He died b.c. 561, and was deified, leaving behind him an invincible name.
[CHAPTER V]
THE FIERY INSCRIPTION
"That night they slew him on his father's throne
He died unnoticed, and the hand unknown:
Crownless and sceptreless Belshazzar lay,
A robe of purple round a form of clay."
Sir E. Arnold.
In this chapter again we have another magnificent fresco-picture, intended, as was the last—but under circumstances of aggravated guilt and more terrible menace—to teach the lesson that "verily there is a God that judgeth the earth."
The truest way to enjoy the chapter, and to grasp the lessons which it is meant to inculcate in their proper force and vividness, is to consider it wholly apart from the difficulties as to its literal truth. To read it aright, and duly to estimate its grandeur, we must relegate to the conclusion of the story all worrying questions, impossible of final solution, as to whom the writer intended by Belshazzar, or whom by Darius the Mede.[418] All such discussions are extraneous to edification, and in no way affect either the consummate skill of the picture or the eternal truths of which it is the symbolic expression.

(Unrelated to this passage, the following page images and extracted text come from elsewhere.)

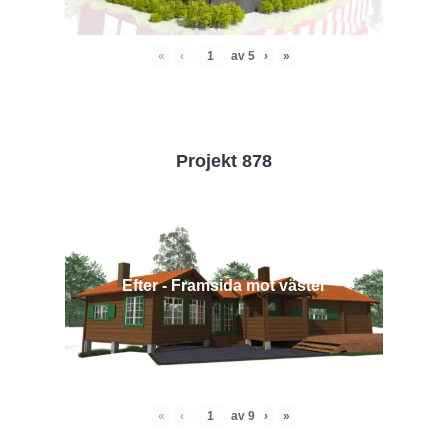
«
‹
av
5
›
»
Projekt 878
Efter - Framsida mot väster
«
‹
av
9
›
»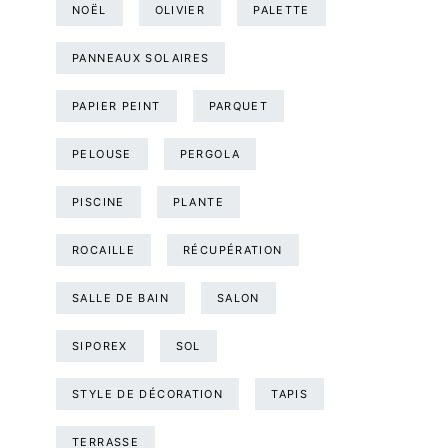
NOËL
OLIVIER
PALETTE
PANNEAUX SOLAIRES
PAPIER PEINT
PARQUET
PELOUSE
PERGOLA
PISCINE
PLANTE
ROCAILLE
RÉCUPÉRATION
SALLE DE BAIN
SALON
SIPOREX
SOL
STYLE DE DÉCORATION
TAPIS
TERRASSE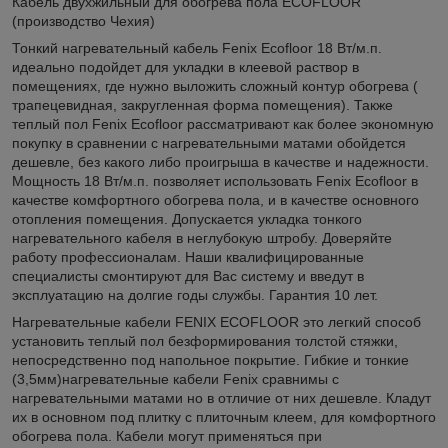
Кабель двухжильный для обогрева пола ECOFLOOR
(производство Чехия)
Тонкий нагревательный кабель Fenix Ecofloor 18 Вт/м.п.
идеально подойдет для укладки в клеевой раствор в
помещениях, где нужно выложить сложный контур обогрева (
трапецевидная, закругленная форма помещения). Также
теплый пол Fenix Ecofloor рассматривают как более экономную
покупку в сравнении с нагревательными матами обойдется
дешевле, без какого либо проигрыша в качестве и надежности.
Мощность 18 Вт/м.п. позволяет использовать Fenix Ecofloor в
качестве комфортного обогрева пола, и в качестве основного
отопления помещения. Допускается укладка тонкого
нагревательного кабеля в неглубокую штробу. Доверяйте
работу профессионалам. Наши квалифицированные
специалисты смонтируют для Вас систему и введут в
эксплуатацию на долгие годы службы. Гарантия 10 лет.
Нагревательные кабели FENIX ECOFLOOR это легкий способ
установить теплый пол безформирования толстой стяжки,
непосредственно под напольное покрытие. Гибкие и тонкие
(3,5мм)нагревательные кабели Fenix сравнимы с
нагревательными матами но в отличие от них дешевле. Кладут
их в основном под плитку с плиточным клеем, для комфортного
обогрева пола. Кабели могут применяться при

To those who, with the present writer, are convinced, by evidence from every quarter—from philology, history, the testimony of the inscriptions, and the manifold results obtained by the Higher Criticism—that the Book of Daniel is the work of some holy and highly gifted Chasîd in the days of Antiochus Epiphanes, it becomes clear that the story of Belshazzar, whatever dim fragments of Babylonian tradition it may enshrine, is really suggested by the profanity of Antiochus Epiphanes in carrying off, and doubtless subjecting to profane usage, many of the sacred vessels of the Temple of Jerusalem.[419] The retribution which awaited the wayward Seleucid tyrant is prophetically intimated by the menace of doom which received such immediate fulfilment in the case of the Babylonian King. The humiliation of the guilty conqueror, "Nebuchadrezzar the Wicked," who founded the Empire of Babylon, is followed by the overthrow of his dynasty in the person of his "son," and the capture of his vast capital.
"It is natural," says Ewald, "that thus the picture drawn in this narrative should become, under the hands of our author, a true night-piece, with all the colours of the dissolute, extravagant riot of luxurious passion and growing madness, of ruinous bewilderment, and of the mysterious horror and terror of such a night of revelry and death."
The description of the scene begins with one of those crashing overtures of which the writer duly estimated the effect upon the imagination.